◆ Your goal
Pick out and copy every line below that has the word "knee".

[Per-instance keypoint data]
★ ★ ★

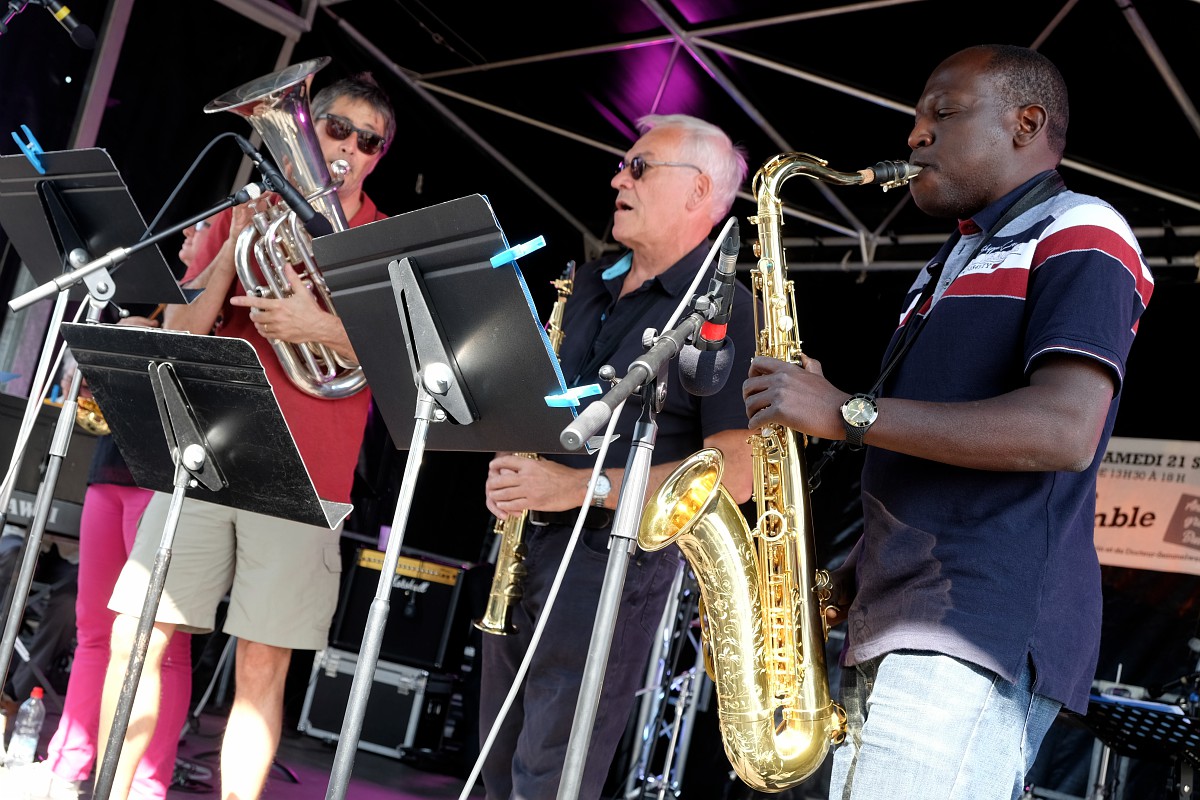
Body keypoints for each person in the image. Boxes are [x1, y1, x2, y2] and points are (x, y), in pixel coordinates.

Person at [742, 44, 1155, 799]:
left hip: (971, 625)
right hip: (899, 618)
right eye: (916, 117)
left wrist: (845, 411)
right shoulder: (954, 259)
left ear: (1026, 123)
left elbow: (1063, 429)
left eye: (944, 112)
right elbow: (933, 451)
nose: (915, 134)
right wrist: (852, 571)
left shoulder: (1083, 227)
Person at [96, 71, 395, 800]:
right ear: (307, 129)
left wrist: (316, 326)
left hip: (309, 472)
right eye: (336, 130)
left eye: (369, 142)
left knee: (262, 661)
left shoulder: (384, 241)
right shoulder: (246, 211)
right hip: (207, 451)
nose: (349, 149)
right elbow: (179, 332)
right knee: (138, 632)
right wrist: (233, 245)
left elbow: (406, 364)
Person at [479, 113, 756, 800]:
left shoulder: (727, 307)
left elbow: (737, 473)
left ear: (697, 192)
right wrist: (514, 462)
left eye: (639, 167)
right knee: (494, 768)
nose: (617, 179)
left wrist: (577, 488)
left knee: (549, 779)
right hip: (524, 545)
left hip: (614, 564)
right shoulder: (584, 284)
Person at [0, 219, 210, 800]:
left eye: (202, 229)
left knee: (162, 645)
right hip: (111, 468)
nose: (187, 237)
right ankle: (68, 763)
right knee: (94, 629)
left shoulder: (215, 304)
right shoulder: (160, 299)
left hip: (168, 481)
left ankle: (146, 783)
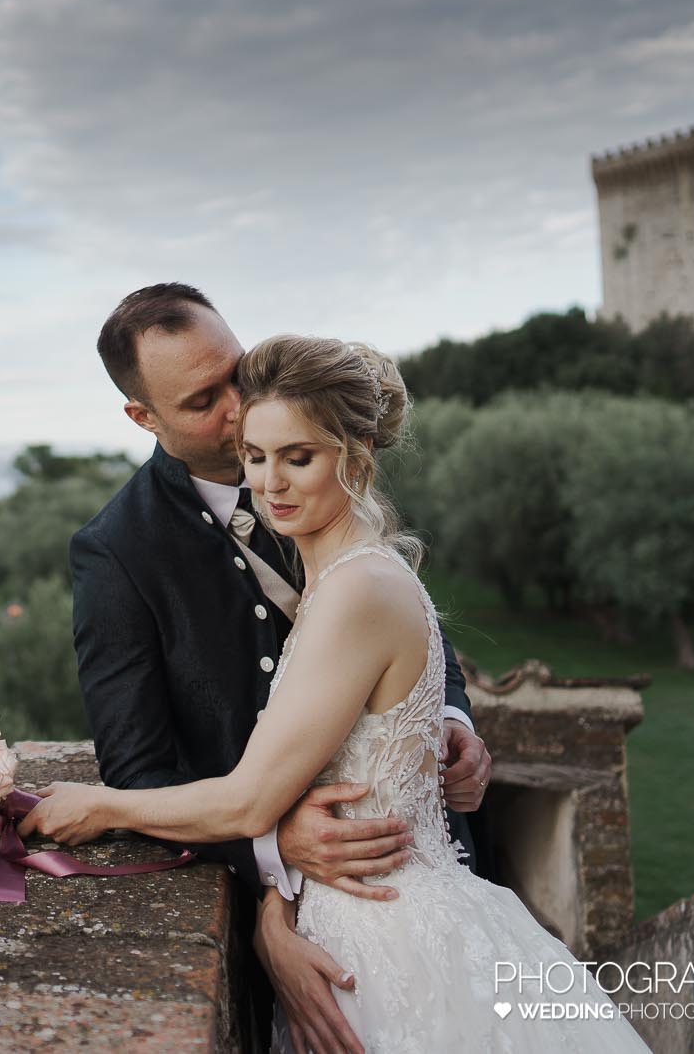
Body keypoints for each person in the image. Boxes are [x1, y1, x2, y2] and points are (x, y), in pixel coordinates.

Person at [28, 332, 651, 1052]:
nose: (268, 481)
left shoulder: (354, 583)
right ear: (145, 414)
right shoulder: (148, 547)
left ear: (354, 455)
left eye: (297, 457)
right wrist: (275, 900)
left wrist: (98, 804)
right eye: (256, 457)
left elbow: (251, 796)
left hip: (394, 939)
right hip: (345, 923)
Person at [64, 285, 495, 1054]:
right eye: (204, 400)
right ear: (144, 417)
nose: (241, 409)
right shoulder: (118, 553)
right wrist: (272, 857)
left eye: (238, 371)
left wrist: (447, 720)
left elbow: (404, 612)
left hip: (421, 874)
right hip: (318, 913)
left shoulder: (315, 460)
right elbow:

★ ★ ★

◆ Solution
left knee: (262, 661)
right knee: (138, 632)
right knee: (494, 768)
left knee: (549, 779)
left knee: (162, 645)
right knee: (94, 629)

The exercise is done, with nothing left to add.